READING TEXT START
As an implementation detail, a storage location which is guaranteed to be short-lived can be allocated on the stack. A storage location which might be long-lived is allocated on the heap. Notice that this says nothing about "value types are always allocated on the stack." Value types are not always allocated on the stack:
int[] x = new int[10];
x[1] = 123;
x[1]
is a storage location. It is long-lived; it might live longer than this method. Therefore it must be on the heap. The fact that it contains an int is irrelevant.
You correctly say why a boxed int is expensive:
The price of boxing is the need to create an object on the heap, copy the stack allocated integer to the new object and vice-versa for unboxing.
Where you go wrong is to say "the stack allocated integer". It doesn't matter where the integer was allocated. What matters was that its storage contained the integer, instead of containing a reference to a heap location. The price is the need to create the object and do the copy; that's the only cost that is relevant.
So why isn't a generic variable costly? If you have a variable of type T, and T is constructed to be int, then you have a variable of type int, period. A variable of type int is a storage location, and it contains an int. Whether that storage location is on the stack or the heap is completely irrelevant. What is relevant is that the storage location contains an int, instead of containing a reference to something on the heap. Since the storage location contains an int, you do not have to take on the costs of boxing and unboxing: allocating new storage on the heap and copying the int to the new storage.
Is that now clear?
READING TEXT END
SOURCE MATERIAL START
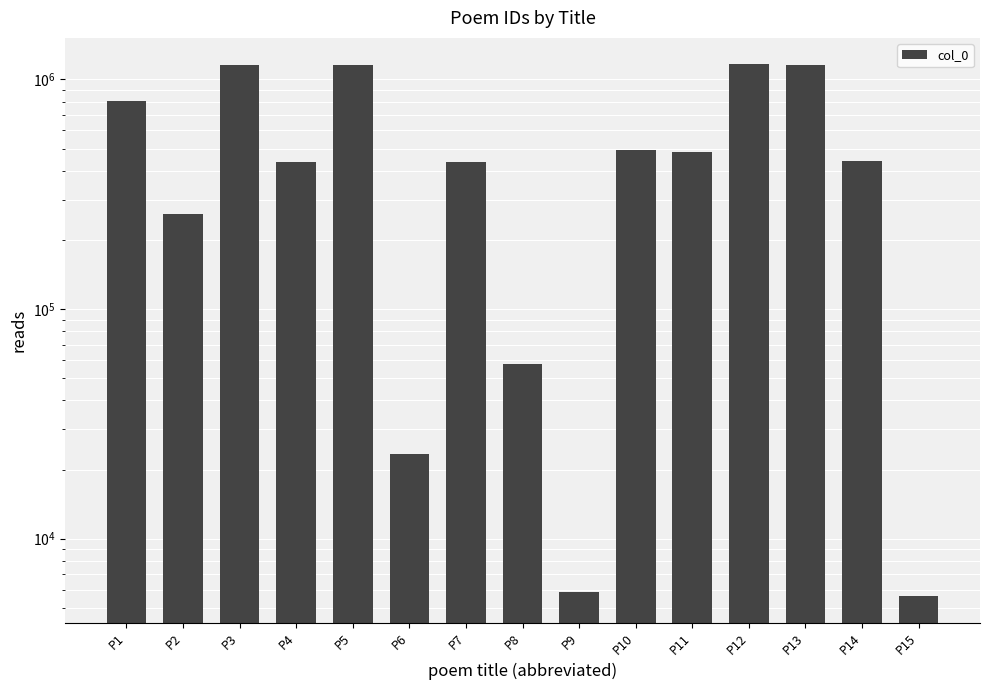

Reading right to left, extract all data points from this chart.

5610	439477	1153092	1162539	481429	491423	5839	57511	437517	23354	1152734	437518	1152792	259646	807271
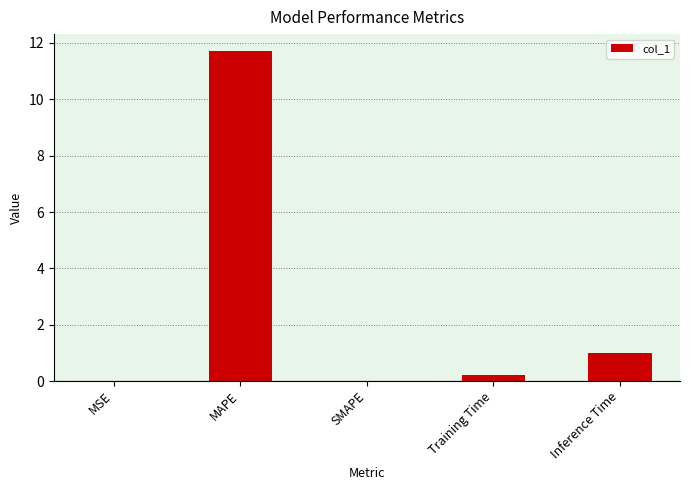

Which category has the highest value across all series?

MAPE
SOURCE MATERIAL END
YOUR OBJECTIVE
Translate this sentence from the text on storage locations into Spanish: "A storage location which might be long-lived is allocated on the heap." Use only the text on storage locations.

RESPONSE
Una ubicación de almacenamiento que podría tener una vida larga se asigna en el montón.